Um grupo de cientistas descobriram um navio mercante no fundo do Mar Mediterrâneo, próximos à costa de Saint-Tropez, na França, a aproximadamente 2,5 km de profundidade, em uma das descobertas arqueológicas submersas mais impressionantes dos últimos tempos.
Saiba detalhes da descoberta
A expedição que encontrou a embarcação, que especula-se ter mais de 400 anos, identificou o local do naufrágio no dia 4 de março de 2025 e revelou artefatos quase intactos, preservados pelas condições extremas de escuridão, baixa temperatura e alta pressão no fundo do oceano.
O navio foi batizado provisoriamente de Camarat 4, mede cerca de 30 metros de comprimento e foi localizado por uma equipe francesa especializada em arqueologia subaquática em colaboração com a Marinha do país. Para alcançar a profundidade onde o navio repousa, os pesquisadores utilizaram veículos submarinos operados remotamente equipados com câmeras de alta definição, sistemas de mapeamento tridimensional e braços robóticos que permitem coletar imagens detalhadas e examinar o casco sem contato direto humano.
Como citamos, dentro do navio os especialistas encontraram um conjunto notável de objetos que podem oferecer uma nova visão sobre o comércio marítimo no início da era moderna. Entre os achados estão cerca de 200 jarros de cerâmica com símbolos religiosos, alguns lingotes de ferro utilizados como mercadoria, utensílios de mesa, canhões, munições, uma grande âncora e instrumentos de navegação.
A diversidade da carga sugere que o navio percorria rotas comerciais ativas no Mediterrâneo, transportando não apenas produtos acabados, mas também matérias-primas entre portos europeus.
Segundo os responsáveis pelo achado, a condição extraordinária da preservação dos artefatos achados nas profundezas representa uma espécie de “cápsula do tempo” que pode ampliar o entendimento da vida marítima e do comércio naval dos séculos passados.

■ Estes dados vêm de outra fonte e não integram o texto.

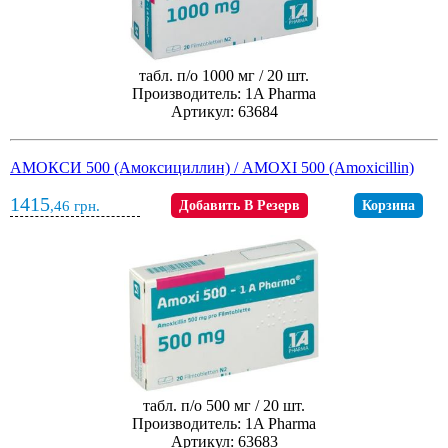
табл. п/о 1000 мг / 20 шт.
Производитель: 1A Pharma
Артикул: 63684
АМОКСИ 500 (Амоксициллин) / AMOXI 500 (Amoxicillin)
1415
,46
грн.
Добавить В Резерв
Корзина
табл. п/о 500 мг / 20 шт.
Производитель: 1A Pharma
Артикул: 63683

As próximas etapas da investigação envolvem a recuperação cuidadosa de parte dos objetos, uma tarefa que exigirá logística complexa e tecnologias específicas para trazer itens frágeis à superfície sem danos. Paralelamente será produzido um registro digital completo do site de naufrágio, permitindo que pesquisadores de todo o mundo estudem a embarcação e seu conteúdo sem que a exploração cause impacto ambiental ou físico direto no local.